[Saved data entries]

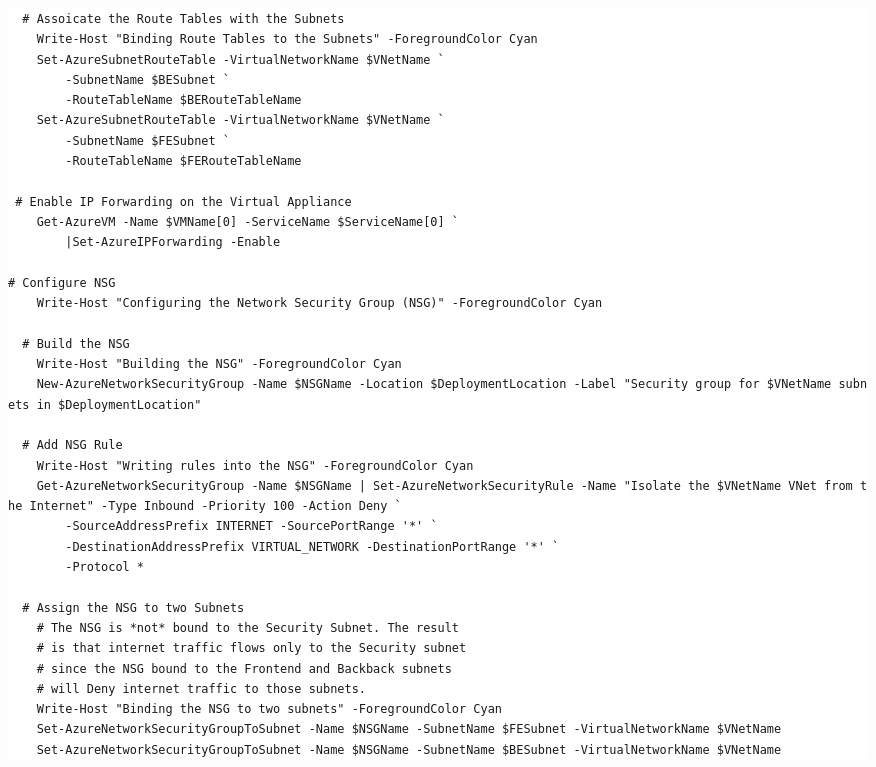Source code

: 	  # Assoicate the Route Tables with the Subnets
	    Write-Host "Binding Route Tables to the Subnets" -ForegroundColor Cyan 
	    Set-AzureSubnetRouteTable -VirtualNetworkName $VNetName `
	        -SubnetName $BESubnet `
	        -RouteTableName $BERouteTableName
	    Set-AzureSubnetRouteTable -VirtualNetworkName $VNetName `
	        -SubnetName $FESubnet `
	        -RouteTableName $FERouteTableName
	
	 # Enable IP Forwarding on the Virtual Appliance
	    Get-AzureVM -Name $VMName[0] -ServiceName $ServiceName[0] `
	        |Set-AzureIPForwarding -Enable
	
	# Configure NSG
	    Write-Host "Configuring the Network Security Group (NSG)" -ForegroundColor Cyan
	
	  # Build the NSG
	    Write-Host "Building the NSG" -ForegroundColor Cyan
	    New-AzureNetworkSecurityGroup -Name $NSGName -Location $DeploymentLocation -Label "Security group for $VNetName subnets in $DeploymentLocation"
	
	  # Add NSG Rule
	    Write-Host "Writing rules into the NSG" -ForegroundColor Cyan
	    Get-AzureNetworkSecurityGroup -Name $NSGName | Set-AzureNetworkSecurityRule -Name "Isolate the $VNetName VNet from the Internet" -Type Inbound -Priority 100 -Action Deny `
	        -SourceAddressPrefix INTERNET -SourcePortRange '*' `
	        -DestinationAddressPrefix VIRTUAL_NETWORK -DestinationPortRange '*' `
	        -Protocol *
	
	  # Assign the NSG to two Subnets
	    # The NSG is *not* bound to the Security Subnet. The result
	    # is that internet traffic flows only to the Security subnet
	    # since the NSG bound to the Frontend and Backback subnets
	    # will Deny internet traffic to those subnets.
	    Write-Host "Binding the NSG to two subnets" -ForegroundColor Cyan
	    Set-AzureNetworkSecurityGroupToSubnet -Name $NSGName -SubnetName $FESubnet -VirtualNetworkName $VNetName
	    Set-AzureNetworkSecurityGroupToSubnet -Name $NSGName -SubnetName $BESubnet -VirtualNetworkName $VNetName
	

[1]: ./media/virtual-networks-dmz-nsg-fw-udr-asm/example3design.png "使用 NVA、NSG 和 UDR 的双向外围网络"
[2]: ./media/virtual-networks-dmz-nsg-fw-udr-asm/example3firewalllogical.png "防火墙规则的逻辑视图"
[3]: ./media/virtual-networks-dmz-nsg-fw-udr-asm/createnetworkobjectfrontend.png "创建前端网络对象"
[4]: ./media/virtual-networks-dmz-nsg-fw-udr-asm/createnetworkobjectdns.png "创建 DNS 服务器对象"
[5]: ./media/virtual-networks-dmz-nsg-fw-udr-asm/createnetworkobjectrdpa.png "默认 RDP 规则的副本"
[6]: ./media/virtual-networks-dmz-nsg-fw-udr-asm/createnetworkobjectrdpb.png "AppVM01 规则"
[7]: ./media/virtual-networks-dmz-nsg-fw-udr-asm/iconapplicationredirect.png "应用程序重定向图标"
[8]: ./media/virtual-networks-dmz-nsg-fw-udr-asm/icondestinationnat.png "目标 NAT 图标"
[9]: ./media/virtual-networks-dmz-nsg-fw-udr-asm/iconpass.png "传递图标"
[10]: ./media/virtual-networks-dmz-nsg-fw-udr-asm/rulefirewall.png "防火墙管理规则"
[11]: ./media/virtual-networks-dmz-nsg-fw-udr-asm/rulerdp.png "防火墙 RDP 规则"
[12]: ./media/virtual-networks-dmz-nsg-fw-udr-asm/ruleweb.png "防火墙 Web 规则"
[13]: ./media/virtual-networks-dmz-nsg-fw-udr-asm/ruleappvm01.png "防火墙 AppVM01 规则"
[14]: ./media/virtual-networks-dmz-nsg-fw-udr-asm/ruleoutbound.png "防火墙出站规则"
[15]: ./media/virtual-networks-dmz-nsg-fw-udr-asm/ruledns.png "防火墙 DNS 规则"
[16]: ./media/virtual-networks-dmz-nsg-fw-udr-asm/ruleintravnet.png "防火墙 VNet 内部规则"
[17]: ./media/virtual-networks-dmz-nsg-fw-udr-asm/ruledeny.png "防火墙拒绝规则"
[18]: ./media/virtual-networks-dmz-nsg-fw-udr-asm/firewallruleactivate.png "防火墙规则激活"
[HOME]: ../security/best-practices-network-security.md
[SampleApp]: ./virtual-networks-sample-app.md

> Task details:
Show the lines above with "Host".

> The completed task:
	    Write-Host "Binding Route Tables to the Subnets" -ForegroundColor Cyan 
	    Write-Host "Configuring the Network Security Group (NSG)" -ForegroundColor Cyan
	    Write-Host "Building the NSG" -ForegroundColor Cyan
	    Write-Host "Writing rules into the NSG" -ForegroundColor Cyan
	    Write-Host "Binding the NSG to two subnets" -ForegroundColor Cyan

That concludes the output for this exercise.